Who wouldn’t ? Our parents showed us what love means by showering us with it. Mom taught us well that the only way to create more love is to give it all away, that love is infinite and we all have an inexhaustible supply.
While my Dad was known to be the most patient man in the world, my mom taught us about being tolerant and open human beings.
We learned from her that people who appeared or acted differently than we did were to be valued just as much as we valued ourselves. She taught us to love and respect ourselves and others, and she was well ahead of her time in supporting the rights of women and other people who suffered from oppression.
When Mom and Dad started our family in the late 1940s, she was told to stop having children after Dave was born, due to the risk of a mismatch of the RH factor between her blood and her children’s blood that could threaten the life of both mother and child. She ignored that advice for Gary and me, and fortunately, neither of us had a mismatch.

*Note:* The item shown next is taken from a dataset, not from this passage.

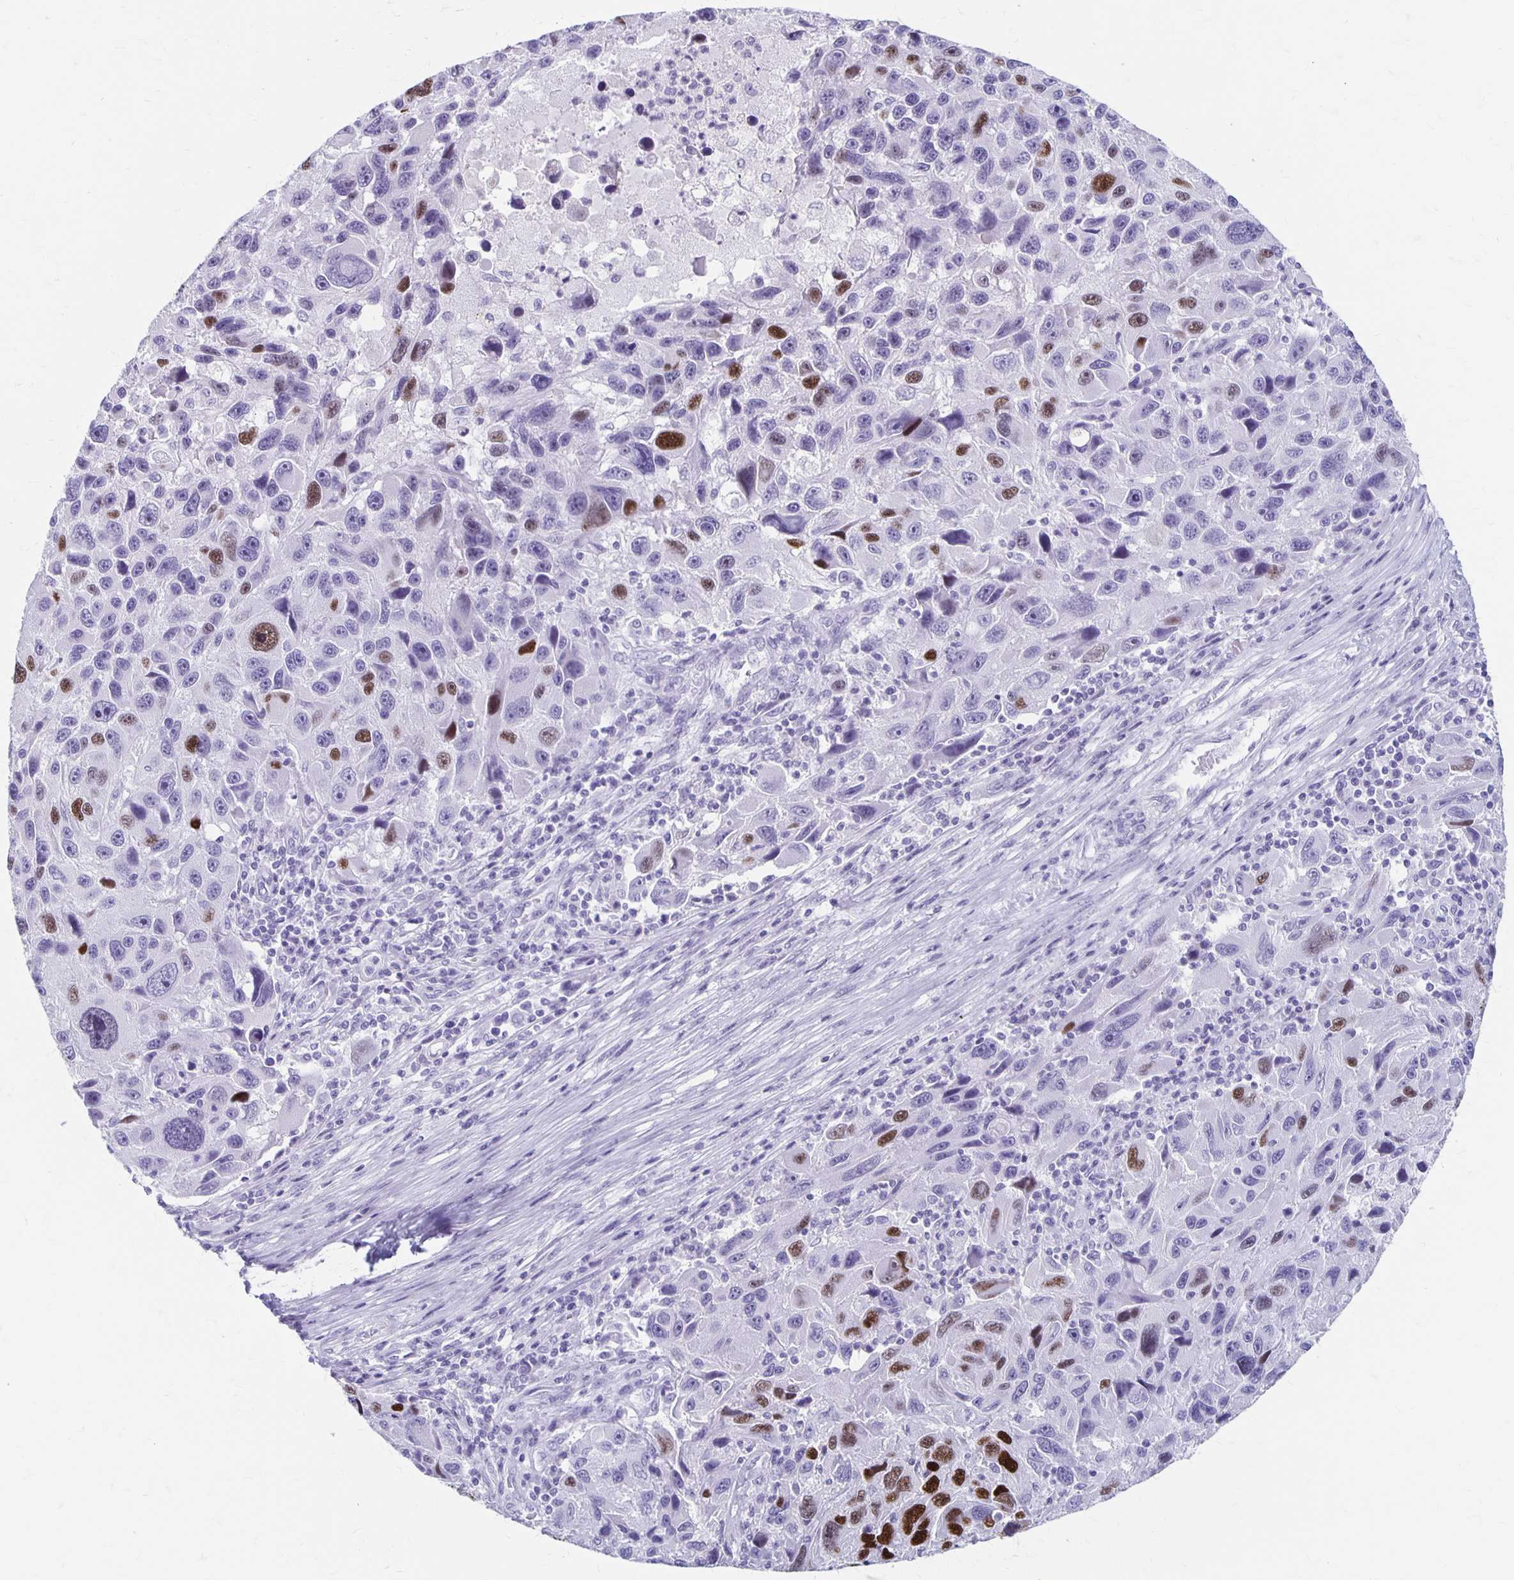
{"staining": {"intensity": "strong", "quantity": "<25%", "location": "nuclear"}, "tissue": "melanoma", "cell_type": "Tumor cells", "image_type": "cancer", "snomed": [{"axis": "morphology", "description": "Malignant melanoma, NOS"}, {"axis": "topography", "description": "Skin"}], "caption": "Protein analysis of malignant melanoma tissue demonstrates strong nuclear staining in approximately <25% of tumor cells. The protein of interest is stained brown, and the nuclei are stained in blue (DAB IHC with brightfield microscopy, high magnification).", "gene": "MAGEC2", "patient": {"sex": "male", "age": 53}}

In her later years, she was grateful that she stubbornly had forged ahead.
Mom bravely and directly faced, and overcame, the most trying and difficult thing a parent can experience: the death of her two eldest children, Bob in 1997 and Dave in 2014.
She came within a hairs’ breadth of losing Gary as well in 2008, when he was a few days away from death before getting a life-saving liver transplant at the Mayo Clinic in Florida, where she steadfastly refused to leave his bedside.
When Jill came into my life 22 years ago, Mom took her in and loved her as much as any of us. She was extraordinarily pleased that her baby had found his life partner, and she took Jill into our family as one of her own.
True, it was a challenge to live with both these strong-willed women under one roof – and it put me squarely in the middle – but she truly loved you, Jill. Always.
Mom was always there for us. Always.
Even though she is gone now, she will always be there, just like my dad, for the rest of my days, and maybe a little beyond. I will always hear her voice, and always feel her love for me. Always
Our original family of six is now down to two. I love you, Gary, and am so grateful to have you as my brother. Always.
But there is much more than just the two of us, for our family extends, and Mom taught us that our family includes our friends. Again, I am grateful. Always.
As for mom – she had something the Eveready Bunny never did have – jet assisted takeoff.
I love you mom, and thank you for all you’ve done for me, my brothers and the rest of our extended family and friends. We will always miss you. Always.
Thank you all for coming to honor and remember my mom, Millie Evans.